++++ Texto selecionado ++++
Nota-se que o problema não está na dinâmica da razão de dependência
demográfica, mas na falta de dinamismo do crescimento econômico e do emprego.
Considerando
somente o lado demográfico, a janela de oportunidade continuaria aberta entre
os anos de 2020 e 2030, fechando progressivamente nas décadas seguintes.
Todavia, a razão de dependência só voltaria aos níveis do ano de 1970 no final
do século XXI. Desta forma, haveria espaço para aproveitar as condições
demográficas favoráveis pelo menos até 2030.
Mas para
tanto, seria fundamental incorporar um maior número de brasileiros e
brasileiras ao mercado de trabalho. Segundo dados da PNAD, enquanto a PEA em
2013 era de 103,4 milhões de cidadãos, havia 70 milhões de pessoas de 10 anos
ou mais fora da PEA. Somente entre os jovens de 15 a 29 anos havia cerca de 10
milhões de indivíduos que não estavam nem trabalhando e nem estudando, a
chamada “geração nem-nem”. No outro extremo do ciclo de vida, havia uma grande
quantidade de pessoas fora da PEA entre a população acima de 50 anos, pois o
Brasil é conhecido como um dos países onde a idade média de aposentadoria é uma
das mais baixas do mundo.
Todavia, ao
contrário do esperado, a falta de dinamismo da economia brasileira tem
contribuído para a estagnação da população economicamente ativa. A deterioração
das condições econômicas do Brasil é reconhecida até mesmo pelo Boletim Focus
do Banco Central que prevê, para 2015, inflação acima da meta, altas taxas de
juros e queda de pelo menos 0,6% do PIB. Nesse modelo em que prevalece baixas
taxas de poupança e investimento, não é de se estranhar que a população ocupada
se reduza e o desemprego aumente, sem perspectivas de grandes mudanças
estruturais.
Na verdade,
houve uma regressão produtiva nos últimos anos, pois o país passa por um claro
processo de desindustrialização e de reprimarização da economia. Ao mesmo
tempo, o Brasil tem um grande déficit em transações correntes, grande déficit
público nominal (inclusive déficit primário em 2014), aumento das dívidas
interna e externa, perda de competitividade, baixa produtividade do trabalho,
reduzida qualidade da educação e grande déficit da previdência num processo de
rápido envelhecimento populacional. O potencial produtivo da população em idade
de trabalhar nunca foi totalmente aproveitado no Brasil, mas tem entrado em
situação crítica após 2012, com reversão do bônus demográfico.
++++ Dados ++++
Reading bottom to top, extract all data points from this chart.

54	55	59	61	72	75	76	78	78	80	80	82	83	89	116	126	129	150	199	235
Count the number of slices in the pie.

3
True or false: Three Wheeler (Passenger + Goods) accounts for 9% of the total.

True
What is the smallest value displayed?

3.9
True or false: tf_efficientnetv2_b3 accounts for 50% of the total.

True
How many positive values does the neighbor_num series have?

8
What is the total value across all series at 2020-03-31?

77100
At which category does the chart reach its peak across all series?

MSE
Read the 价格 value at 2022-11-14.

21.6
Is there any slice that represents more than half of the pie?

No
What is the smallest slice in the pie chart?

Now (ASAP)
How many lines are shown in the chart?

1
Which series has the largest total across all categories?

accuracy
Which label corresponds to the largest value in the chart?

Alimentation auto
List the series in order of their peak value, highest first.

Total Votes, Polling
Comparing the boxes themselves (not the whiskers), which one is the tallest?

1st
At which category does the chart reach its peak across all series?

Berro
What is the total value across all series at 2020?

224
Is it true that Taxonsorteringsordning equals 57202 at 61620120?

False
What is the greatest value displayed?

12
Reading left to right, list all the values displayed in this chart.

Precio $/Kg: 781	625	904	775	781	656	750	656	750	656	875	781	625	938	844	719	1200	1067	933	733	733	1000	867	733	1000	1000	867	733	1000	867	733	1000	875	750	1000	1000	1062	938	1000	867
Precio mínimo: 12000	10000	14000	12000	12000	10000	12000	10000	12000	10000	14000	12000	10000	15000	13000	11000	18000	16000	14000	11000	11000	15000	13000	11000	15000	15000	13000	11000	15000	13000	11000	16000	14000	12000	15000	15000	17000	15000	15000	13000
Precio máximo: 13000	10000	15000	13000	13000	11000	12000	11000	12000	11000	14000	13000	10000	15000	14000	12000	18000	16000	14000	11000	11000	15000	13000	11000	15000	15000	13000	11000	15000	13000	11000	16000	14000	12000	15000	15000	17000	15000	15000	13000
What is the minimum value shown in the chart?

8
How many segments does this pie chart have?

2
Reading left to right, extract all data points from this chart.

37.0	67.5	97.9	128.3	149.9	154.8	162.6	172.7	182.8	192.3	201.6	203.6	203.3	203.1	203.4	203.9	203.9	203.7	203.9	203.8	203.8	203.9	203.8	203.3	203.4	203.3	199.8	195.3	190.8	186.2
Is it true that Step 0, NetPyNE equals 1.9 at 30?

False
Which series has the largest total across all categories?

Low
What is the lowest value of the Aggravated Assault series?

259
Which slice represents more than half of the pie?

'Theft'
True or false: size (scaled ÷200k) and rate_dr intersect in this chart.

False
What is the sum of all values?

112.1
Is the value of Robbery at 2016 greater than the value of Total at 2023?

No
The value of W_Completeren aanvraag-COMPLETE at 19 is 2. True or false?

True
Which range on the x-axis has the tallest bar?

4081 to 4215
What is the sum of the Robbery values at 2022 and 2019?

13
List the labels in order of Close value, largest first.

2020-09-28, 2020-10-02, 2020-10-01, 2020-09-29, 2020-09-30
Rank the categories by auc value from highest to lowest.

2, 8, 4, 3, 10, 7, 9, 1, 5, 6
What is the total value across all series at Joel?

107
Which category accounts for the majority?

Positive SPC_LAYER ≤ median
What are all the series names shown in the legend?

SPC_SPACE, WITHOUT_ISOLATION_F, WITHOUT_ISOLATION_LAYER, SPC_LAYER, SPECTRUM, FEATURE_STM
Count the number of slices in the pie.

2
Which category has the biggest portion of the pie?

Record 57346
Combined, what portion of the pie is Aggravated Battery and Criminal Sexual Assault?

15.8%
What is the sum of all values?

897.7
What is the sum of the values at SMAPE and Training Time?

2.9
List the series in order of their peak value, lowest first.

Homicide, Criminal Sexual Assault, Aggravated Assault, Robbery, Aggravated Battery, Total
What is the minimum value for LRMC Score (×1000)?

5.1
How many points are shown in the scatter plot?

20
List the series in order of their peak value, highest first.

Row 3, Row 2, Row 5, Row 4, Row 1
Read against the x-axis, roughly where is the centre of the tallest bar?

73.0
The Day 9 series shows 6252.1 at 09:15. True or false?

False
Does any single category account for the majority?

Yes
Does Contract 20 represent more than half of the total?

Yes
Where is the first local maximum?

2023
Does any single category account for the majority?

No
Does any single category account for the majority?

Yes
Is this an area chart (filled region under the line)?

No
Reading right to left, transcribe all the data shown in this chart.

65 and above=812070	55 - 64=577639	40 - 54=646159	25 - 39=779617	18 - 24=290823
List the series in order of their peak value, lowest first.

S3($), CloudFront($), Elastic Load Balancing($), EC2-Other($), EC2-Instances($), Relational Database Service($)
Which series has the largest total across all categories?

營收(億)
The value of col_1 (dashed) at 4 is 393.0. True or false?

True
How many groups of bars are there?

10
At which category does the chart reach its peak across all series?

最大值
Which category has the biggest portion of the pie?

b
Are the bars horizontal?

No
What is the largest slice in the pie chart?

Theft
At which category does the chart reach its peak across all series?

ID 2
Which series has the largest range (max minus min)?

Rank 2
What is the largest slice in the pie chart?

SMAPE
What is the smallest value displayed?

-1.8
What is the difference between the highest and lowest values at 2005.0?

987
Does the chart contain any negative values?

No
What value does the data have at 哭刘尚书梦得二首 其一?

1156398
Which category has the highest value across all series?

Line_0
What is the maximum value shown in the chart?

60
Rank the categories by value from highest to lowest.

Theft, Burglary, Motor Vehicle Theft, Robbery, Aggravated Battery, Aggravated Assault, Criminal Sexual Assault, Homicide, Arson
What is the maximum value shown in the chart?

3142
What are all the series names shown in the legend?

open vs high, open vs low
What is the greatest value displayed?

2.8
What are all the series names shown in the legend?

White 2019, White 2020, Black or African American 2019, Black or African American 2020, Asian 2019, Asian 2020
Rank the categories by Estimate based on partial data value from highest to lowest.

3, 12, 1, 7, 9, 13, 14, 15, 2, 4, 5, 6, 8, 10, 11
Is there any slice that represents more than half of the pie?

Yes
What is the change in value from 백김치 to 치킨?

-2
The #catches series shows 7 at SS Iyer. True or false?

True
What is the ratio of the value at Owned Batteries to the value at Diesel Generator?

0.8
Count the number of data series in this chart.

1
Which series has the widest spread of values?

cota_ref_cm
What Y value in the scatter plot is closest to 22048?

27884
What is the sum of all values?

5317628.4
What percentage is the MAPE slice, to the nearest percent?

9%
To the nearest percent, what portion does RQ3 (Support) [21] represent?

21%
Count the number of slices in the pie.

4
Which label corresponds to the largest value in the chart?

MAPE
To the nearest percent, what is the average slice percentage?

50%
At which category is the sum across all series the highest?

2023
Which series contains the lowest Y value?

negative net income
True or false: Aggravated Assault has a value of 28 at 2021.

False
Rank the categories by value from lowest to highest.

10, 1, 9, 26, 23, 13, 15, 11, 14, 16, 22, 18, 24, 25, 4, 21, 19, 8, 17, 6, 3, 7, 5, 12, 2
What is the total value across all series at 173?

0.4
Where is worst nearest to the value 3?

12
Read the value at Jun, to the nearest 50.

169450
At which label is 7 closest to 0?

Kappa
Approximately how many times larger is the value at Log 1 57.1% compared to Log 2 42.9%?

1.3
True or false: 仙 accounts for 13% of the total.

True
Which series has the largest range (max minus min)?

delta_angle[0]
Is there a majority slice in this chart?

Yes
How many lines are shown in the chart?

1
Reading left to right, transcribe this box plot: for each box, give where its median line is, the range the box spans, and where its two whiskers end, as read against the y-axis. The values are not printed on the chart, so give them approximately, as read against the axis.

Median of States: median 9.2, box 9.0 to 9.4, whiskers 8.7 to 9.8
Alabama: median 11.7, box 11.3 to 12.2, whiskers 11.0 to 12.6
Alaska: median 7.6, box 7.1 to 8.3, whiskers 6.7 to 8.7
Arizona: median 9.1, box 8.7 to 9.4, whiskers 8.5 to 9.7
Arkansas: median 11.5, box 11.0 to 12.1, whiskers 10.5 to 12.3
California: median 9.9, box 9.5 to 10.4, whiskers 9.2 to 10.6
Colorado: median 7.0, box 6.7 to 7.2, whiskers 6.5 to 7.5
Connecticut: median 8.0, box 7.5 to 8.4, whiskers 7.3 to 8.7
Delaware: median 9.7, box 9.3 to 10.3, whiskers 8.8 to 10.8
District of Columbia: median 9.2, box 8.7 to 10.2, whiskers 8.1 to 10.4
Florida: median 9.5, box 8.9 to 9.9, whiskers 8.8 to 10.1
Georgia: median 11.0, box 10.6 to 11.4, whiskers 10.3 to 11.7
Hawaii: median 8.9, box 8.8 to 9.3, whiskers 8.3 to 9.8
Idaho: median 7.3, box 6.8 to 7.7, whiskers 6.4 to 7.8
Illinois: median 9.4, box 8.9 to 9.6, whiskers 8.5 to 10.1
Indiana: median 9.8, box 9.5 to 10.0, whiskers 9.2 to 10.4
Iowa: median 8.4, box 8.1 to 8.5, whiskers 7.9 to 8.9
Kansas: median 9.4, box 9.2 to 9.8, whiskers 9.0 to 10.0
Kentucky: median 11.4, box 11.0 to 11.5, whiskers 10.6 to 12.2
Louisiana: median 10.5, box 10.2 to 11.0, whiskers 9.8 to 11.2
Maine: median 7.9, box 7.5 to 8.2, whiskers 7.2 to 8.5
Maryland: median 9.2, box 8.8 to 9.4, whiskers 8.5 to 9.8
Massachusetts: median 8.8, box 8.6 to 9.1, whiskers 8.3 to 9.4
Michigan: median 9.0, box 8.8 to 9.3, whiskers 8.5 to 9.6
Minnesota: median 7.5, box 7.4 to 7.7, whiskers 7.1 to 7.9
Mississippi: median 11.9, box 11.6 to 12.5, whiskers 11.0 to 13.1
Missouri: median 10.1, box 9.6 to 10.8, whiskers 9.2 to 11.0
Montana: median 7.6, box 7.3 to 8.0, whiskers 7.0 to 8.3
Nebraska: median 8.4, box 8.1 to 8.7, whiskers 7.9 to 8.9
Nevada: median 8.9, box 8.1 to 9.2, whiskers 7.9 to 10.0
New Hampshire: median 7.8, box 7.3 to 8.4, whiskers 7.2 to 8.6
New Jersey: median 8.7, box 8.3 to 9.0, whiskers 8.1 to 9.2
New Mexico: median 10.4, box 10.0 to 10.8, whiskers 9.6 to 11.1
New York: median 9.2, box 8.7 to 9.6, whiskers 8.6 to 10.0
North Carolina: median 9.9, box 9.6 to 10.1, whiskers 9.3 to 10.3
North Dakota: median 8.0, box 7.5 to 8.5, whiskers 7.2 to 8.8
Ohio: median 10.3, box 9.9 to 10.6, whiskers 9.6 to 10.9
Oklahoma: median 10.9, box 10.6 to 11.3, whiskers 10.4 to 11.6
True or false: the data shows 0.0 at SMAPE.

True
++++
◆ Sobre a tarefa: Como seguiria o texto sobre o bônus demográfico e a economia brasileira depois da última frase apresentada? Escreva essa continuação.

◆ Resposta esperada:
A relação
entre população ocupada e PIA chegou ao pico entre 2008 e 2012 (fim do bônus) e
agora vai se reduzir gradualmente. Ou seja, o ritmo de crescimento da população
ocupada será menor do que o ritmo de crescimento da população. Haverá menor
proporção de “produtores” e maior proporção de “consumidores”. Embora a
demografia ainda pudesse servir de estímulo para a economia, os baixos níveis
de poupança e investimento não ajudam na geração de emprego e a inserção
produtiva. Talvez não seja coincidência que as manifestações de rua de junho de
2013 e março de 2015 tenham acontecido justamente quando o mercado de trabalho
perdeu dinamismo, a despeito de haver taxas de desemprego aberto relativamente
reduzidas.
Há quem diga
que a situação da economia brasileira é conjuntural e que haverá, em breve,
depois do ajuste fiscal, retomada do crescimento do PIB e do emprego. Porém,
com a continuidade da Operação Lava-Jato de combate à corrupção, a crise na
Petrobras e a desorganização da cadeia produtiva dos combustíveis fósseis será
difícil voltar ao ciclo de crescimento do emprego e da renda das famílias. As
crises hídrica e energética somente agravam a situação.
Na verdade,
houve uma regressão produtiva no Brasil nos últimos anos, pois há um claro
processo de desindustrialização e de reprimarização da economia. O Brasil tem
passado por uma situação de grande déficit em transações correntes, grande
déficit público nominal (inclusive déficit primário em 2014), aumento das
dívidas interna e externa, aumento da inflação, aumento dos juros, perda de
competitividade, baixa produtividade do trabalho, reduzida qualidade da
educação e grande déficit da previdência num momento de rápido incremento dos
benefícios da seguridade social. O potencial produtivo da população em idade de
trabalhar nunca foi totalmente aproveitado, mas tem entrado em situação crítica
após 2012, com reversão do bônus demográfico. O Brasil está em estágio de
aceleração do processo de envelhecimento populacional (aumento da razão
demográfica dos idosos) antes mesmo de ter conseguido resolver os problemas
básicos de inclusão social.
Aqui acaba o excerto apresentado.